Dataset items
· · · ·

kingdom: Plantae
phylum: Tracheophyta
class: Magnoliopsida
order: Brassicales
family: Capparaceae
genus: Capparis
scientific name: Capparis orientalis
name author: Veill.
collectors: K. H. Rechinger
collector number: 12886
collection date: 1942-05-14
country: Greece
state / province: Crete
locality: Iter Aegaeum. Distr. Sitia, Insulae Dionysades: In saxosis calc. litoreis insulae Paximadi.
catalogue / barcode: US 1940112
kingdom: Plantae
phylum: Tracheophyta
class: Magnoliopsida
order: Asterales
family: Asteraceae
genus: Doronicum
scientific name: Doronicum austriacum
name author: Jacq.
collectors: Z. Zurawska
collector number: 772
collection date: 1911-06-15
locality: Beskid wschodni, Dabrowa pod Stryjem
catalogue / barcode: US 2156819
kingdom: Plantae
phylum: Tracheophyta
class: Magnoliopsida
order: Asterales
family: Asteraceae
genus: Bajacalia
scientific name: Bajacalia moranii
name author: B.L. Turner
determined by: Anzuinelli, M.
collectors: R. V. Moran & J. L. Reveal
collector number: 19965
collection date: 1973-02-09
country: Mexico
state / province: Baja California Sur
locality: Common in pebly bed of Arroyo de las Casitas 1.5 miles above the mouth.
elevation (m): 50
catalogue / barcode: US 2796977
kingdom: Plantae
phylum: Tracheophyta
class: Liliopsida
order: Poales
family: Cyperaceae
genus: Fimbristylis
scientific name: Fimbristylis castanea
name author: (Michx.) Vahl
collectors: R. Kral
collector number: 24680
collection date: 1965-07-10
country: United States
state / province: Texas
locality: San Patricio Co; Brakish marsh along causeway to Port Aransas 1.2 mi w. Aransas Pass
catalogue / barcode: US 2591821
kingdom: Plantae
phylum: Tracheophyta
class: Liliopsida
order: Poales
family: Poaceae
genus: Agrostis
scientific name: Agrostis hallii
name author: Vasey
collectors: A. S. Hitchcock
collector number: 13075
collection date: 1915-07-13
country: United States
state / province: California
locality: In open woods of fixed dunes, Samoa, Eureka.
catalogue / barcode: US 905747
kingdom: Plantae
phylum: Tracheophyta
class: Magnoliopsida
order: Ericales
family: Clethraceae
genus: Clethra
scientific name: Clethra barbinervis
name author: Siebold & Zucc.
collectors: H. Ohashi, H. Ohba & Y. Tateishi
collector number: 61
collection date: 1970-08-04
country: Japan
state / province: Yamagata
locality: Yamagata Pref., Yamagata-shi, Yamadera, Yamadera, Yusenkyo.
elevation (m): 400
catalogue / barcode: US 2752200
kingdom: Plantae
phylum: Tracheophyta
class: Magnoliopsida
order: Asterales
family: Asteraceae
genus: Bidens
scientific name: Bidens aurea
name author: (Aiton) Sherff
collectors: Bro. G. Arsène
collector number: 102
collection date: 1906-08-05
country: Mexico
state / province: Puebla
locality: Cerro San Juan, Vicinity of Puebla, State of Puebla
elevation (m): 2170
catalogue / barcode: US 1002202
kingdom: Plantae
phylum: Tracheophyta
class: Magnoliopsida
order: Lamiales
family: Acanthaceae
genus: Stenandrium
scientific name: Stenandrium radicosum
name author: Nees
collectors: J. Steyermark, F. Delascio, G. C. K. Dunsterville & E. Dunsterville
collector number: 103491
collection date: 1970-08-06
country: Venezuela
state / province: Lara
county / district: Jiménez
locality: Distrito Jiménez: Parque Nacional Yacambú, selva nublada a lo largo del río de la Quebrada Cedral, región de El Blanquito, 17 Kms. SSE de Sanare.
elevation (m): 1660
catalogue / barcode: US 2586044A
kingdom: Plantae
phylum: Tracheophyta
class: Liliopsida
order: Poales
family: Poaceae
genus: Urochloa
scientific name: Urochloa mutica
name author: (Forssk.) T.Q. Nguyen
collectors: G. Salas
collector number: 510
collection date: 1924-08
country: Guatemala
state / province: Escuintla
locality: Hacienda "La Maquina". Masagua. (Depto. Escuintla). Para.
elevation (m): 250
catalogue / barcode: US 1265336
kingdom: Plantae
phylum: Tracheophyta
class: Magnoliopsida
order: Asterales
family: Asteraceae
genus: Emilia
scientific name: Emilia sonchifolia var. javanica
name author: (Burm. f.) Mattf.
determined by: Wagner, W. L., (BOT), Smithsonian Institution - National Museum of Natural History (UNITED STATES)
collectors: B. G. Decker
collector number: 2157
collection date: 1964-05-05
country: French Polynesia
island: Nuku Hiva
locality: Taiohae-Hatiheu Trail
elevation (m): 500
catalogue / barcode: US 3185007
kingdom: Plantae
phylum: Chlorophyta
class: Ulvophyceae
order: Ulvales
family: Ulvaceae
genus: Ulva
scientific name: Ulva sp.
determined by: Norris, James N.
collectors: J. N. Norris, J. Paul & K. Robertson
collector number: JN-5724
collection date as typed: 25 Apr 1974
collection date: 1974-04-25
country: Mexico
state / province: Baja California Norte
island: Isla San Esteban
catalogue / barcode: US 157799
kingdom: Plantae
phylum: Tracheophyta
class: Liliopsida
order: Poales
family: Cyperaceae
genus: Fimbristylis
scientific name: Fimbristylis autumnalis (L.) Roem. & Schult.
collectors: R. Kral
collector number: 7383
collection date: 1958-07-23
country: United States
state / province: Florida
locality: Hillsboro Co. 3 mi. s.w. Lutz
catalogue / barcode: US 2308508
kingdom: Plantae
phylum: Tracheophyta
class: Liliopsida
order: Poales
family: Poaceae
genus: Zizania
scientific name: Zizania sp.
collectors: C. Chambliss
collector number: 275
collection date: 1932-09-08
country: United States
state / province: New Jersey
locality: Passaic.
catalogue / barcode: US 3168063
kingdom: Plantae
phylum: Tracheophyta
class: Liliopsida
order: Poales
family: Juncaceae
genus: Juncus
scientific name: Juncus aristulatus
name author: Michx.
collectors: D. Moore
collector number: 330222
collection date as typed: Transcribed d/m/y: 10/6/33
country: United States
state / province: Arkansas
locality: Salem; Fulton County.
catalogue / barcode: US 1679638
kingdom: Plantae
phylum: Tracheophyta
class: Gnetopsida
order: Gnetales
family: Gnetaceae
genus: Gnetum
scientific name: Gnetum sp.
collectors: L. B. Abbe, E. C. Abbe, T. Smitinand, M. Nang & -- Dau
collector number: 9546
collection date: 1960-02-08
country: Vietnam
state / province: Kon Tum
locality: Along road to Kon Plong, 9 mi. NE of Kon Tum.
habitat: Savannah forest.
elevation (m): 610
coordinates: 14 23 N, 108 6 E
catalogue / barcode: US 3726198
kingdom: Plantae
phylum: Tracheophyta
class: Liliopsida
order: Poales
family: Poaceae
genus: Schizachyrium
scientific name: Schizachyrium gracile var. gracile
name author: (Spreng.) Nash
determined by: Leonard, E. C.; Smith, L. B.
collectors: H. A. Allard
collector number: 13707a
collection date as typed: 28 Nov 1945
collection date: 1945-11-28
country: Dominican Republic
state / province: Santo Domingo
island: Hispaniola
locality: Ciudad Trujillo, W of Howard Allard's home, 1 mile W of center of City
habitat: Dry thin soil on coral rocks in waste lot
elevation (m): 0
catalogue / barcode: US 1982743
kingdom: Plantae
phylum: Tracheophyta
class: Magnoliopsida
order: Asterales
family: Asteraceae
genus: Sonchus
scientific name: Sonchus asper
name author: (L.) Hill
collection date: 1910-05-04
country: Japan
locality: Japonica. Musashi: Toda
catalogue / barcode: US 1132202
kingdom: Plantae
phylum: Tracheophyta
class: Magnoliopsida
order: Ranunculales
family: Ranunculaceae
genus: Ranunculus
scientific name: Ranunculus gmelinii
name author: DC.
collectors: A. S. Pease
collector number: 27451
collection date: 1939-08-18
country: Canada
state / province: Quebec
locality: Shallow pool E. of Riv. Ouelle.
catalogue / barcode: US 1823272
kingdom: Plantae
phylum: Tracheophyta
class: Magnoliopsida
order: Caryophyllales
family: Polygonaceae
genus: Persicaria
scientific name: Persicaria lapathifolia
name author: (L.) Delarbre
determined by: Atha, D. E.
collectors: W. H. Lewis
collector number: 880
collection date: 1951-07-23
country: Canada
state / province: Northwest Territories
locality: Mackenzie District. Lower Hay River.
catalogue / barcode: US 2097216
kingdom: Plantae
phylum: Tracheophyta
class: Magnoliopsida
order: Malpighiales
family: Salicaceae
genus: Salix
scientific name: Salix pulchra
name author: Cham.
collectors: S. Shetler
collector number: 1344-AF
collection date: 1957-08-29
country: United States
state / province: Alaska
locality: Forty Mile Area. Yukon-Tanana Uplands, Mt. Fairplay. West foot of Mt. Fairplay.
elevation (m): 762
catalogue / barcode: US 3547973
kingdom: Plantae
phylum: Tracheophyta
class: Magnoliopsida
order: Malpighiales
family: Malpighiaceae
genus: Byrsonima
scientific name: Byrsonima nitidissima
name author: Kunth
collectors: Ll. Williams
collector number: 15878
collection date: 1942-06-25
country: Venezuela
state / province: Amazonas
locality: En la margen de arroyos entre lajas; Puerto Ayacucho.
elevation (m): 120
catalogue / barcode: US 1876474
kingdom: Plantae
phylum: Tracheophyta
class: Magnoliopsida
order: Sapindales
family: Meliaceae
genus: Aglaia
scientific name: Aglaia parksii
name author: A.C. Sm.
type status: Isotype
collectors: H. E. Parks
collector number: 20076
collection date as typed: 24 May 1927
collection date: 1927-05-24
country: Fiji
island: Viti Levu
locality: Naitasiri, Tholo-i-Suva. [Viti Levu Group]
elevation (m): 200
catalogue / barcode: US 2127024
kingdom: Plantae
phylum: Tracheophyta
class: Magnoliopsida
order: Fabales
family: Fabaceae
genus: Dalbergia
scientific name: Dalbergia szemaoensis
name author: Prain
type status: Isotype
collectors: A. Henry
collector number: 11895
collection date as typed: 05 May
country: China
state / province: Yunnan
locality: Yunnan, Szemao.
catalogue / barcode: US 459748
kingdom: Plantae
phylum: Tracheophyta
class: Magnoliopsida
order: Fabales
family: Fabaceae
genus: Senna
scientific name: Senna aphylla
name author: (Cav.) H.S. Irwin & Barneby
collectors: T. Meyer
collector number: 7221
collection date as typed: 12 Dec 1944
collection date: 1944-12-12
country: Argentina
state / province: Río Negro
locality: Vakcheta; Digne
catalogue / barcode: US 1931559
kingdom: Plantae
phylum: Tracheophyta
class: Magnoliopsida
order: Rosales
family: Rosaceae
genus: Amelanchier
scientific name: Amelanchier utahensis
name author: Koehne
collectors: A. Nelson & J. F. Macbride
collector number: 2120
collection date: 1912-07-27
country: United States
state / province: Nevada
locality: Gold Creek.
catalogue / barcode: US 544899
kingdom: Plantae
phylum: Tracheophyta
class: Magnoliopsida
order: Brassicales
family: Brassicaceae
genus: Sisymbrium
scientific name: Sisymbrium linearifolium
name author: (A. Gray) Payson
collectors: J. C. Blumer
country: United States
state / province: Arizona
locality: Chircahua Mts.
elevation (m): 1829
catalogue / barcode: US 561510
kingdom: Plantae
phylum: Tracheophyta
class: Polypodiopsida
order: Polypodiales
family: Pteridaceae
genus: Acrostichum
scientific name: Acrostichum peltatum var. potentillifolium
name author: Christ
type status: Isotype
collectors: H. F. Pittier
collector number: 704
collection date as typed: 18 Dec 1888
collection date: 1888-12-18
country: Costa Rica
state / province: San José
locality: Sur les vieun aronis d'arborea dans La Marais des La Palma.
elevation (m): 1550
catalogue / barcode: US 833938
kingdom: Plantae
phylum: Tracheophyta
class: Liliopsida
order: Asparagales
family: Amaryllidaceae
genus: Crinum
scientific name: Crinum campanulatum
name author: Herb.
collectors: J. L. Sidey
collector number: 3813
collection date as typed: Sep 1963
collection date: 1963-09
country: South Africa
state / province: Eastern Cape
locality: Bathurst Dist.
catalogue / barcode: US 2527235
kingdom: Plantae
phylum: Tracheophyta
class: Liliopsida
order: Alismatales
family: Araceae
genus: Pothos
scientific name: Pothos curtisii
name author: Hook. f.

· · · ·

-- Task description --
Rewrite the lines of the listing as a numbered list, starting at the line containing "country: Dominican Republic" and ending at the line containing "state / province: Quebec", and leave out any blank lines.

-- Reply to the exercise --
1. country: Dominican Republic
2. state / province: Santo Domingo
3. island: Hispaniola
4. locality: Ciudad Trujillo, W of Howard Allard's home, 1 mile W of center of City
5. habitat: Dry thin soil on coral rocks in waste lot
6. elevation (m): 0
7. catalogue / barcode: US 1982743
8. kingdom: Plantae
9. phylum: Tracheophyta
10. class: Magnoliopsida
11. order: Asterales
12. family: Asteraceae
13. genus: Sonchus
14. scientific name: Sonchus asper
15. name author: (L.) Hill
16. collection date: 1910-05-04
17. country: Japan
18. locality: Japonica. Musashi: Toda
19. catalogue / barcode: US 1132202
20. kingdom: Plantae
21. phylum: Tracheophyta
22. class: Magnoliopsida
23. order: Ranunculales
24. family: Ranunculaceae
25. genus: Ranunculus
26. scientific name: Ranunculus gmelinii
27. name author: DC.
28. collectors: A. S. Pease
29. collector number: 27451
30. collection date: 1939-08-18
31. country: Canada
32. state / province: Quebec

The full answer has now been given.